The owner of a deaf and hard of hearing dog will have to adapt to the disability of his animal. As Elizabeth Vigia points out, educating a hard-of-hearing or deaf dog essentially includes the unwavering principle of complicity and trust: “A relationship will be stronger, more intense, unique and exceptional.”
Thus, the master will be an essential component of the relationship with the dog. In moments of doubt or anxiety, the animal will indicate its owner, so it is another language that must be learned and developed.
How do you make your deaf or hard of hearing dog understand it?
As you understand, trust and mutual respect are key components in educating a deaf or hard of hearing dog.
Deaf dog training cannot be improvised. The owner will have to invest in the right equipment. This especially starts with the “vibrating collar”. A training supplement that is not dangerous to the dog. These are not electrical impulses but vibrations.
“The vibrating collar takes the place of the dog’s name. This makes it possible for the dog to interrupt its activity so that it looks at its master, and thus gives the latter the required instructions. Vibration is used to replace the dog’s name.
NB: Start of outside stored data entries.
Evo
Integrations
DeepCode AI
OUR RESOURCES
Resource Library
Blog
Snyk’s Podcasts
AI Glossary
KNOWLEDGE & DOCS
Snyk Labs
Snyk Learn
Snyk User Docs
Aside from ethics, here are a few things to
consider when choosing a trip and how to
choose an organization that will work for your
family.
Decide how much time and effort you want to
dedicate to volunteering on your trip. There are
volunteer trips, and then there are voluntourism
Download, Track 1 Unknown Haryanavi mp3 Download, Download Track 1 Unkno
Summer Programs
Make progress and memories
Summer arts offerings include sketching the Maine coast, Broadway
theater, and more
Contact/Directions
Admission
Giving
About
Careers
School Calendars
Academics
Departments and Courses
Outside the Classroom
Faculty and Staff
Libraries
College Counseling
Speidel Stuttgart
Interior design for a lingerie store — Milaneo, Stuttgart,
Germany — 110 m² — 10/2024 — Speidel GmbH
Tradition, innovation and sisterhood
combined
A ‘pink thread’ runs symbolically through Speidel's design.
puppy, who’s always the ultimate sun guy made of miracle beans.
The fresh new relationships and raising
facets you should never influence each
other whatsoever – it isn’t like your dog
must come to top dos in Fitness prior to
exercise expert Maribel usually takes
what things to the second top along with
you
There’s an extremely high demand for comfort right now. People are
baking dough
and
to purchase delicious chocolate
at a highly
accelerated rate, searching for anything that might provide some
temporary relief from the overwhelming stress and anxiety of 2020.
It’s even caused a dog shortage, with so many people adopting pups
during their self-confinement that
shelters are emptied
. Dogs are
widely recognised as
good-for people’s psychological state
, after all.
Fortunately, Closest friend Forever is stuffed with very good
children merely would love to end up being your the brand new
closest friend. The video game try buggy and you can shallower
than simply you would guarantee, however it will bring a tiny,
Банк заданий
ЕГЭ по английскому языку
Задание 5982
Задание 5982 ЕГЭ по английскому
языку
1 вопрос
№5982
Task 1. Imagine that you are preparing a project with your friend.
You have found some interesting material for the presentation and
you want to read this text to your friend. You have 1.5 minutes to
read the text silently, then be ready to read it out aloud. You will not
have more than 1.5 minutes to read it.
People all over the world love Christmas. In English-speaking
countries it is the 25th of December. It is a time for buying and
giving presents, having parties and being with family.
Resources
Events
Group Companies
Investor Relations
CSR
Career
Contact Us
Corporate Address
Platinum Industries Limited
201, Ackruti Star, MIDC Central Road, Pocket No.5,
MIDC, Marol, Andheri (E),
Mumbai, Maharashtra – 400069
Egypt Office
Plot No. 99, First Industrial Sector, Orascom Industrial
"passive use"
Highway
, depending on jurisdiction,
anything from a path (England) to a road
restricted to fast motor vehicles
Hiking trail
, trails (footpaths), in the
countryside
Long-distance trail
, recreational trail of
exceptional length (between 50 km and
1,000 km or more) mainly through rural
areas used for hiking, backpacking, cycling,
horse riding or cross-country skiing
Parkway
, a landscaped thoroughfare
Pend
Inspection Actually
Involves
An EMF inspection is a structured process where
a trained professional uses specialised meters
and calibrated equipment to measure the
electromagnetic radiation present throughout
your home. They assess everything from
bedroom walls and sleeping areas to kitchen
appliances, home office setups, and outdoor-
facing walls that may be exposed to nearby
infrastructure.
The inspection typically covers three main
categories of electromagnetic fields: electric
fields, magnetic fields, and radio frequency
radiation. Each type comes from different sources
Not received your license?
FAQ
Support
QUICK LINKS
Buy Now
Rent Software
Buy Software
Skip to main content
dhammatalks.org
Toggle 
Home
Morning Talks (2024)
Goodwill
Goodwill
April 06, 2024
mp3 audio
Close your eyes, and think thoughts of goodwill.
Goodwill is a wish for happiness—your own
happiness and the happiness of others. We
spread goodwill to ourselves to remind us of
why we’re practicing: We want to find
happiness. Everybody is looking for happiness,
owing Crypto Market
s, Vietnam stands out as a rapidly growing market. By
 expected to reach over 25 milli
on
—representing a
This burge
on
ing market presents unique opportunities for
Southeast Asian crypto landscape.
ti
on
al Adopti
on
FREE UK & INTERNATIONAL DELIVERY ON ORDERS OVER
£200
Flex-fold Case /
Vibration is not used as a reminder.” Elizabeth Vigia says.
The behavioral scientist warns that teaching a disabled dog can only be positive: “We will reinforce good behavior and ignore bad ones. Reinforcers for expected behavior should be of higher value than would be selected for the sighted dog.”
What commands can you give a deaf dog?
If you are the owner of a deaf dog, it is possible to give him instructions similar to a hearing dog. The most important one, of course, is the “reminder”.
For Elizabeth Vigia, this is also the number one command to teach a deaf or hard-of-hearing dog: “A summons is a request aimed at the safety of the dog and the master.”
Once the retrieval process is mastered, the teacher can start learning other instructions (sitting, lying down, many fun instructions…!). Giving you rewards (rewards, stuffed animals, toys, etc.) will reinforce the expected behavior of your dog.
Since the method of learning is different and subtle, it is recommended to approach a state-certified behavioral teacher in the positive way, accompanying the owner to become a tonic for progress.
Even if it is possible to educate a deaf and hard of hearing dog on their own, it is best to approach a dog trainer who can best help the owner and the pet.
Are there safety measures to take when you want to teach a deaf dog?
As the editorial staff at Wamiz explained to you above, training a deaf dog can’t be improvised.
To begin teaching him instructions, it is important to invest in safety equipment.
For a deaf and hard of hearing dog, it will be necessary to purchase:
- dog harness
- Harness sign “Deaf dog”
- Vibration collar + GPS
- name and phone medal
- 20 meter long rope.
The owner of a dog who is deaf or hard of hearing must be alert at all times. A vigil has to be stricter than a dog master who does not suffer from this handicap. Forget the time for a walk with your headphones on! It is important to be connected to the animal and to be informed.
Note these few tips: An owner should never let a deaf or hard of hearing dog get lost in an unknown or unsafe environment.
If you want to give away dogs, you will have to use them in a vibrating collar.
It will also be necessary to take care not to surprise him from behind or while he is sleeping in order to avoid a reaction.
“The dog should feel safe and give it a framework that ensures its safety,” explains Elizabeth Vigia, Connexion Canine Lyon, a behavior scientist.
Does training a deaf or hard of hearing dog take longer?
In general, training a dog takes time. You have to be patient to educate your pet as much as possible.
With a dog who is deaf or hard of hearing, education will take longer: “The dog, like a master, must adapt to an unusual learning situation. Once the dog has internalized the way we are going to teach him, he will understand expectations more quickly, but this association is necessary.” Elizabeth Vigia.